Raw data:
------------------------------------------------------------------------

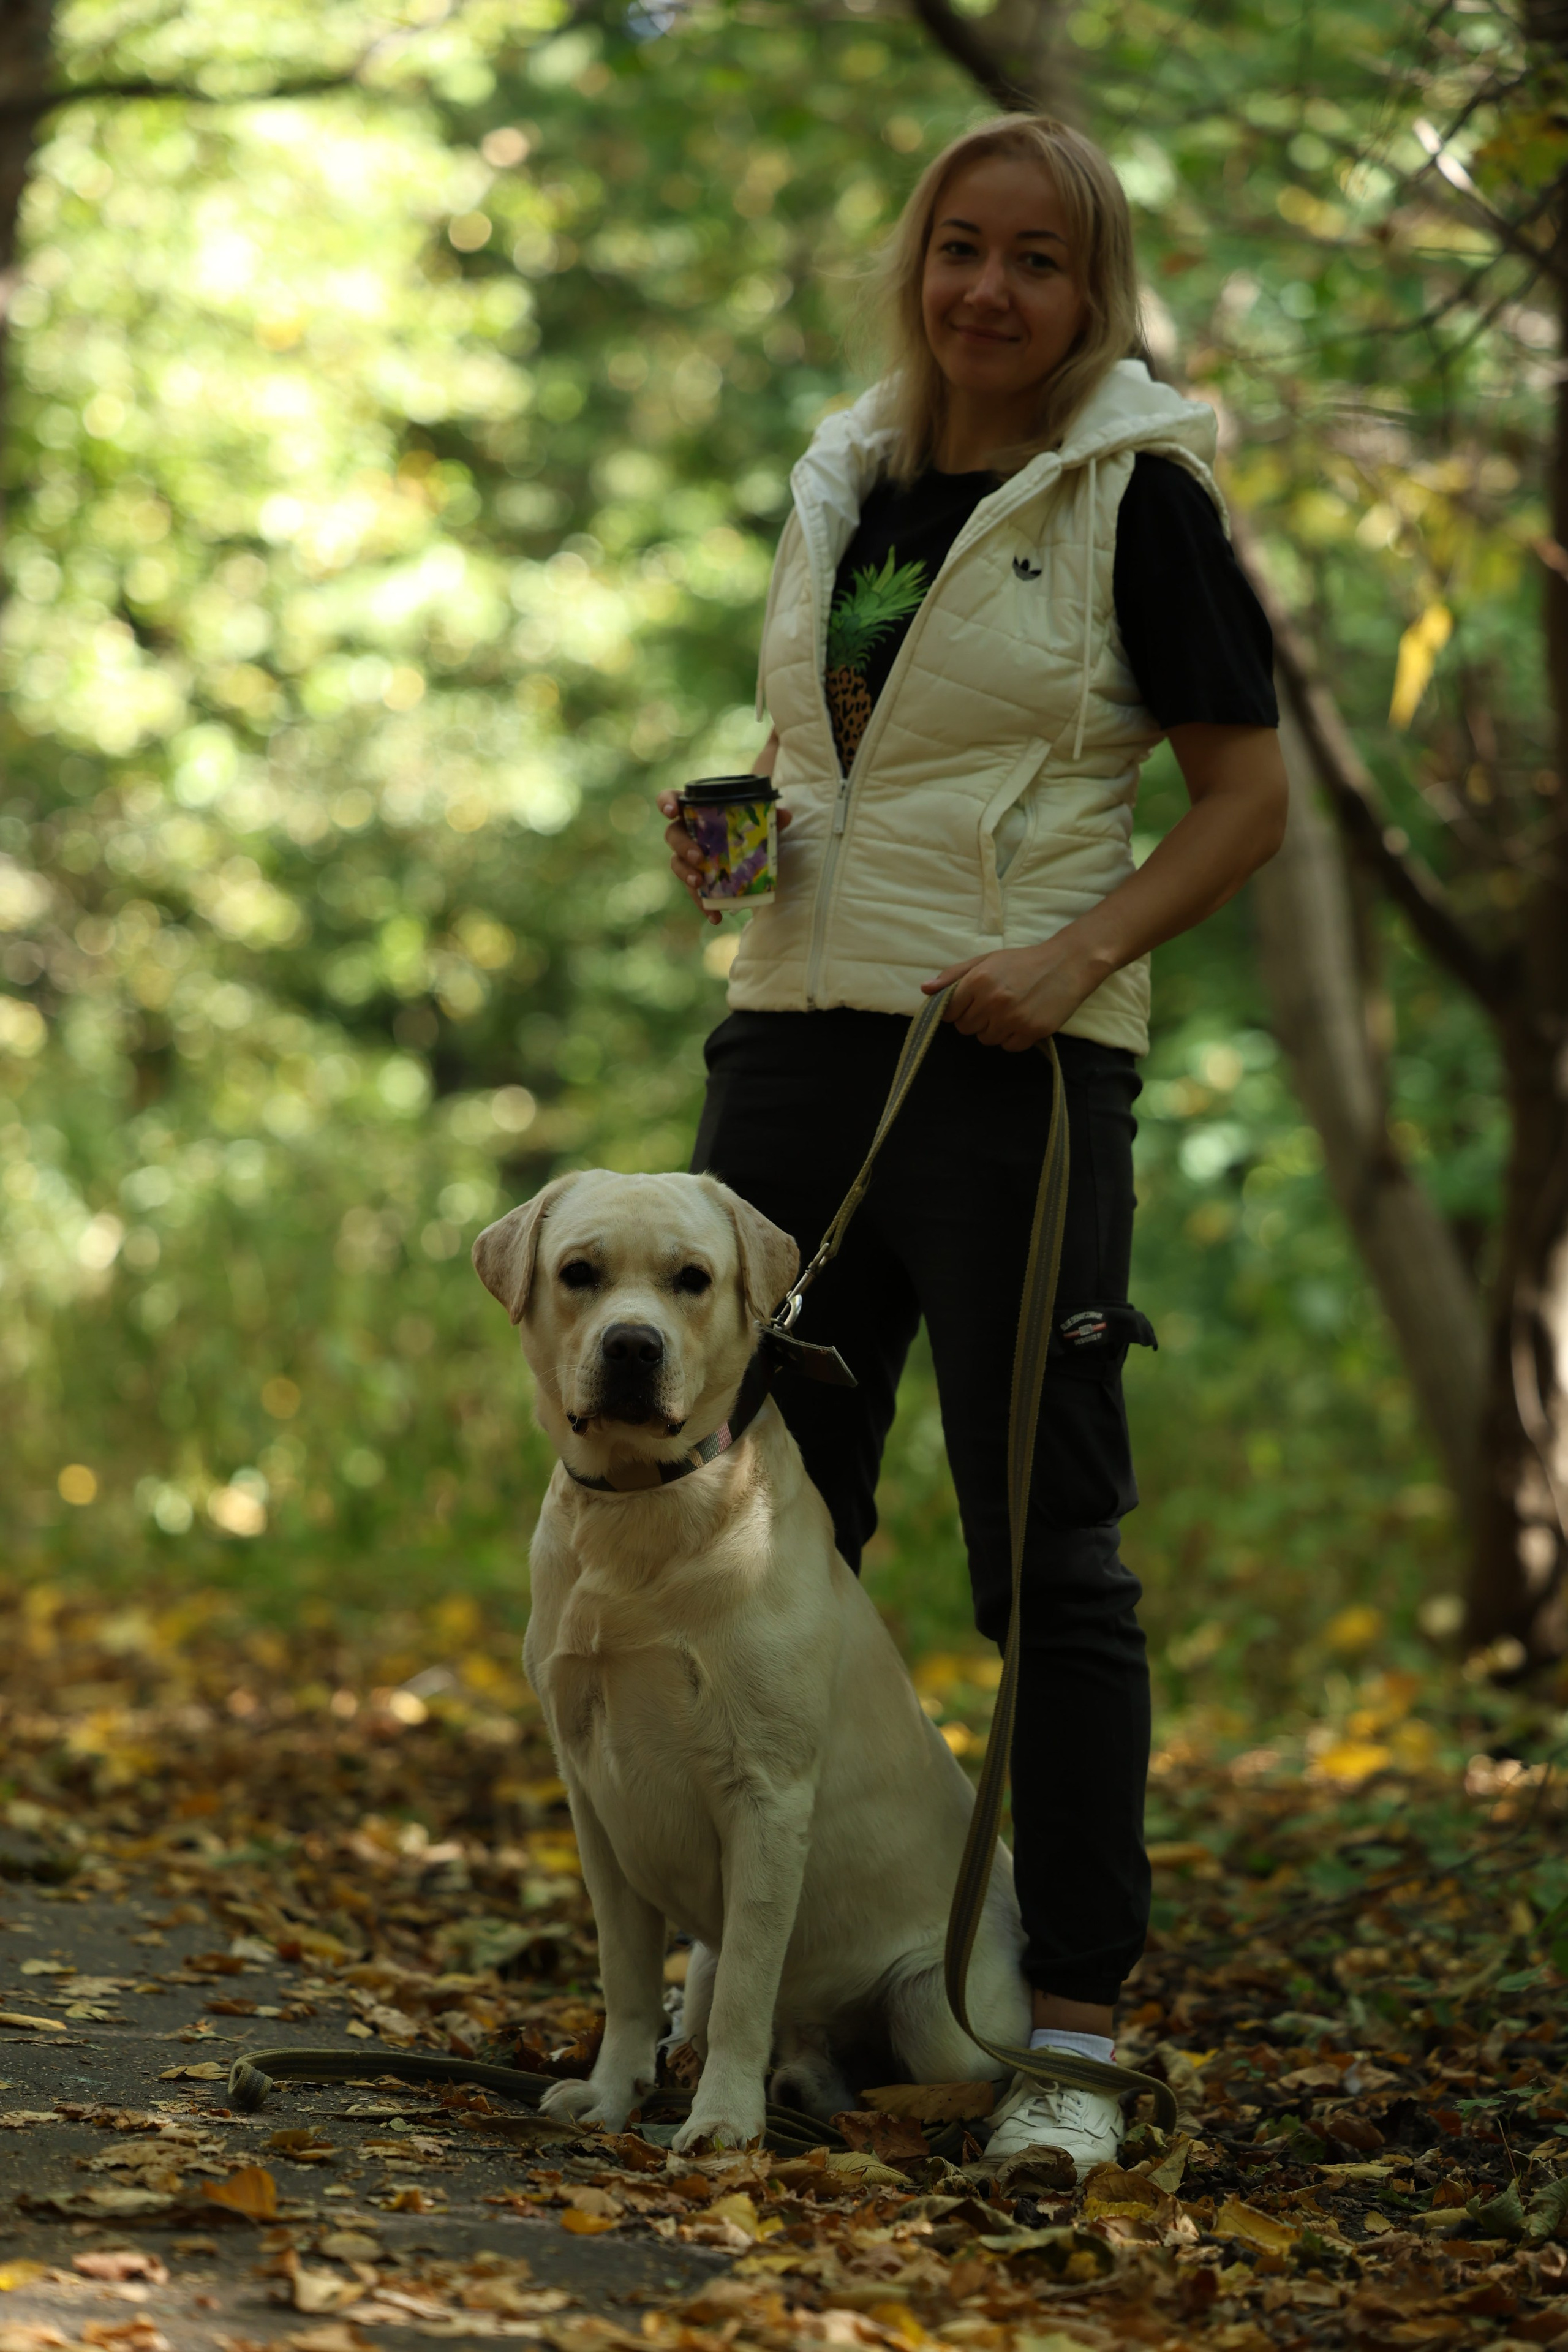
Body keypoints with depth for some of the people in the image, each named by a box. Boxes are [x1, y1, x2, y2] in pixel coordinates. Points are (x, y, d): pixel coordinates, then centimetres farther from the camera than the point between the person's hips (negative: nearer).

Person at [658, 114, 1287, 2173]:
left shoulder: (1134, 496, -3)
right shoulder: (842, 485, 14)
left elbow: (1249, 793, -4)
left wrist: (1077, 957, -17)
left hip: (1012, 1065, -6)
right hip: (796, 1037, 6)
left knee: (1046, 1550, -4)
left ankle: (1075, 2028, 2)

------------------------------------------------------------------------

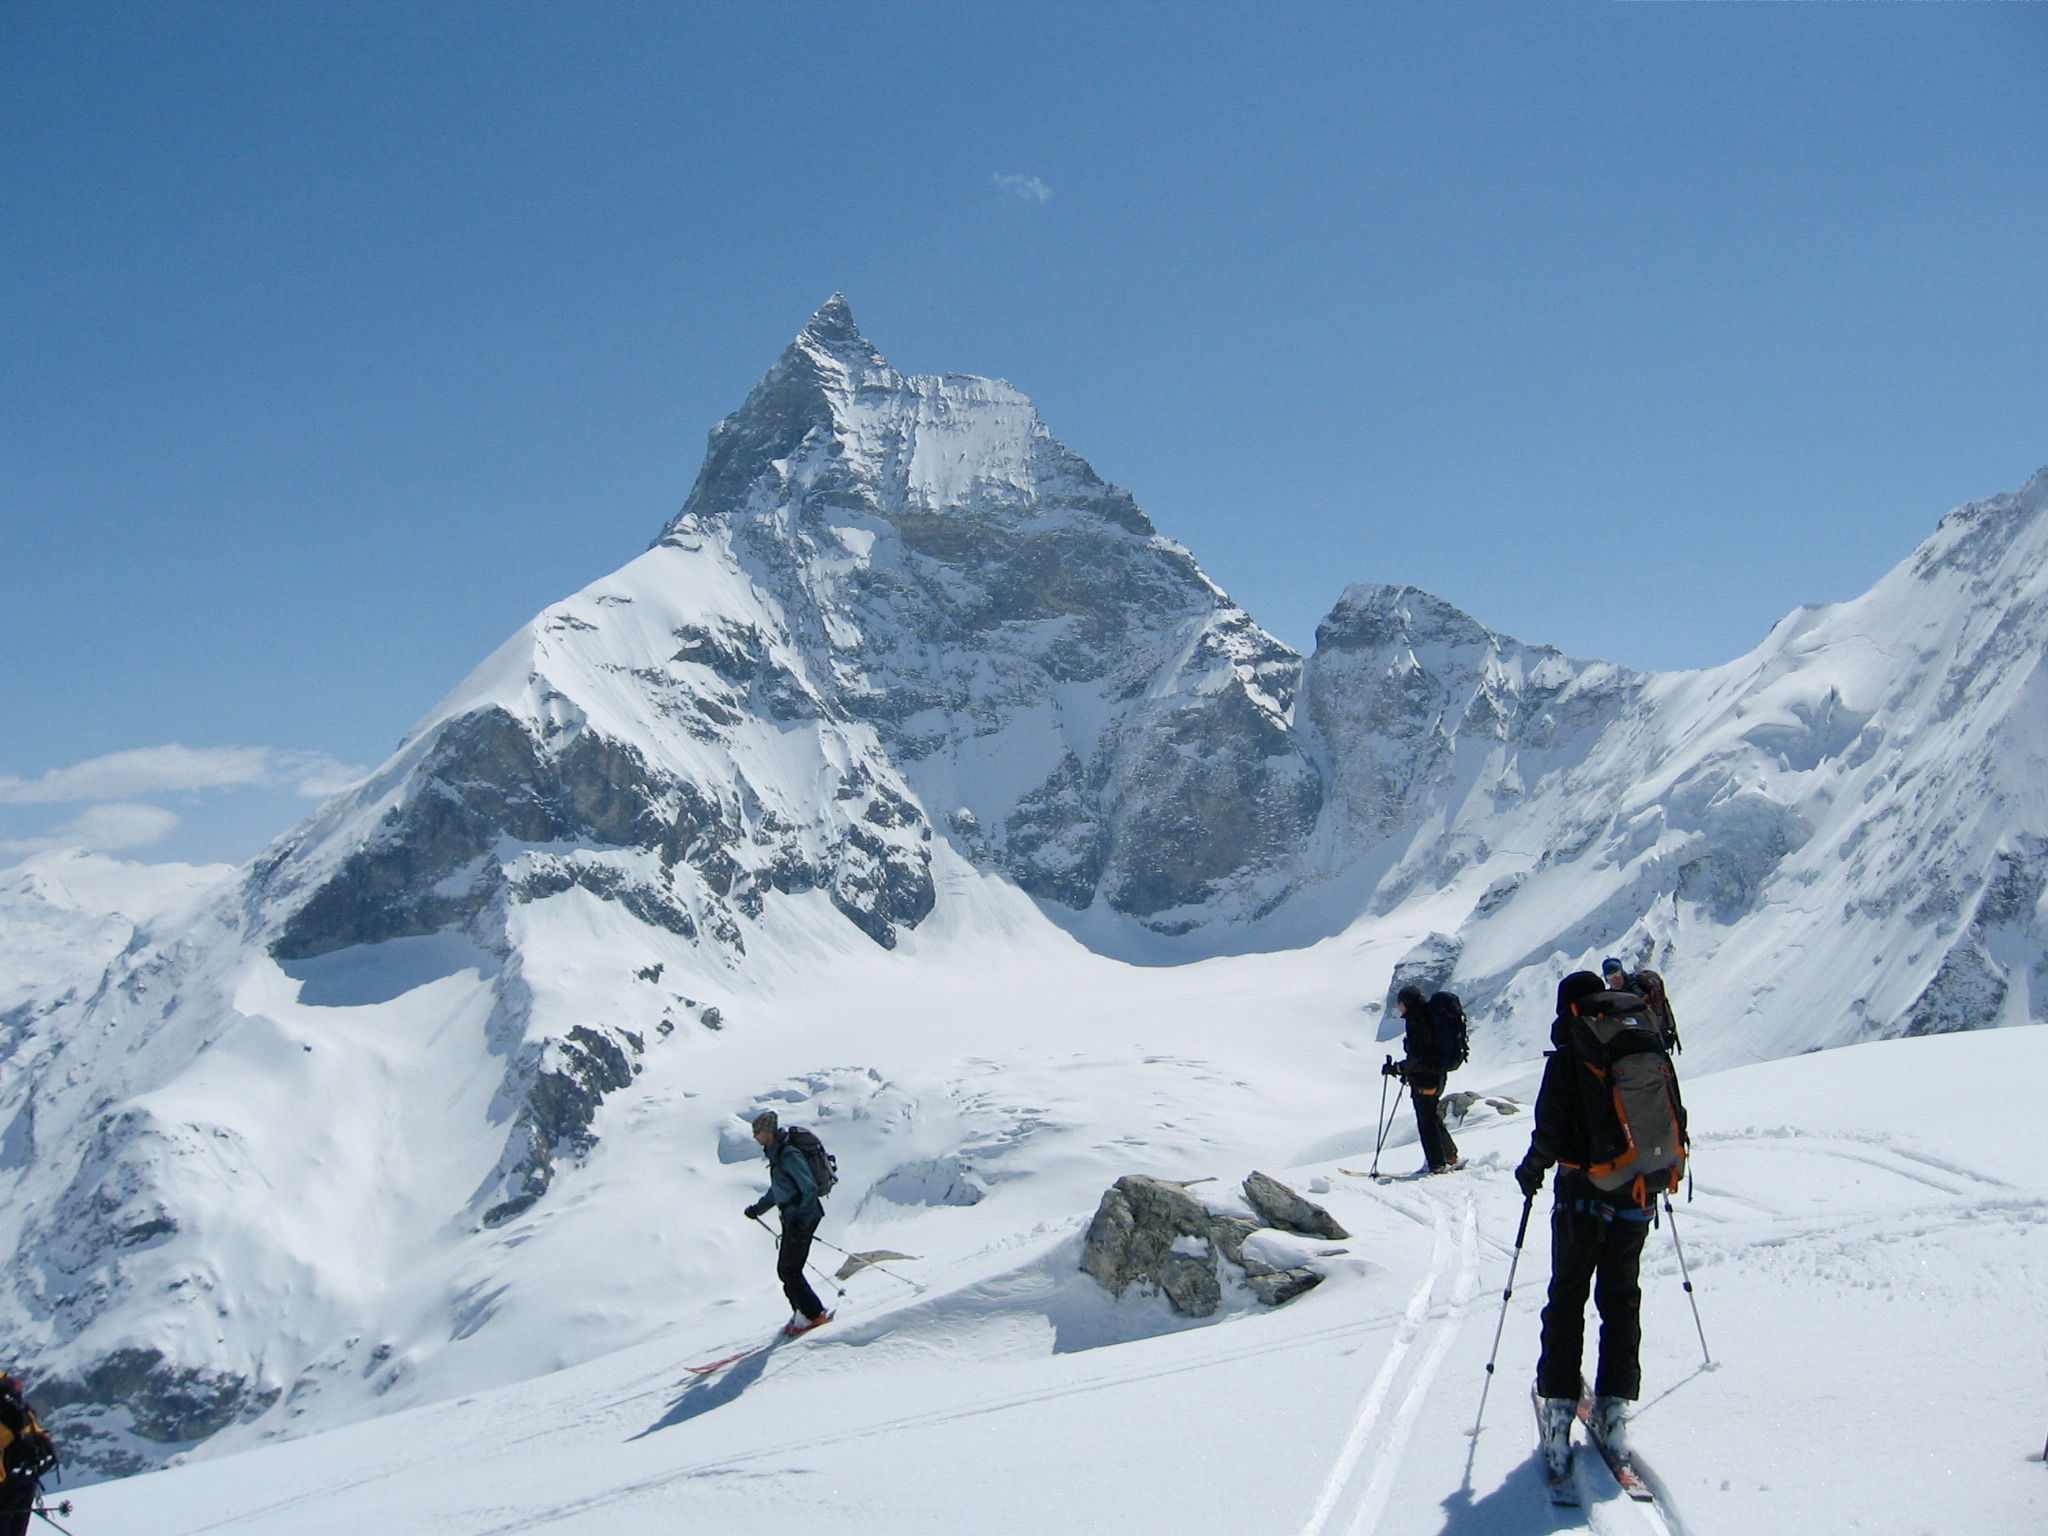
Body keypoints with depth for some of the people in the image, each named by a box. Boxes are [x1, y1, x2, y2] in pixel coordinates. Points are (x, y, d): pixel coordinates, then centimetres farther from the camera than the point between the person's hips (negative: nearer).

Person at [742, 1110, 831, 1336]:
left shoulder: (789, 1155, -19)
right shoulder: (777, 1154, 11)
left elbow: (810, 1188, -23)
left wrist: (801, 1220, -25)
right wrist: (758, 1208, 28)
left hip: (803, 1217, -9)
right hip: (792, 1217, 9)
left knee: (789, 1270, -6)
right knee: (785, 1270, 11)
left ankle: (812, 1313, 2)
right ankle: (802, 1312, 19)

------------------------------------------------------------------------

Problem details: Output the data exactly as shown, from the line with "right wrist: (758, 1208, 28)" to the line with "right ankle: (802, 1312, 19)", keeping both of those lines.

Written response:
right wrist: (758, 1208, 28)
left hip: (803, 1217, -9)
right hip: (792, 1217, 9)
left knee: (789, 1270, -6)
right knee: (785, 1270, 11)
left ankle: (812, 1313, 2)
right ankle: (802, 1312, 19)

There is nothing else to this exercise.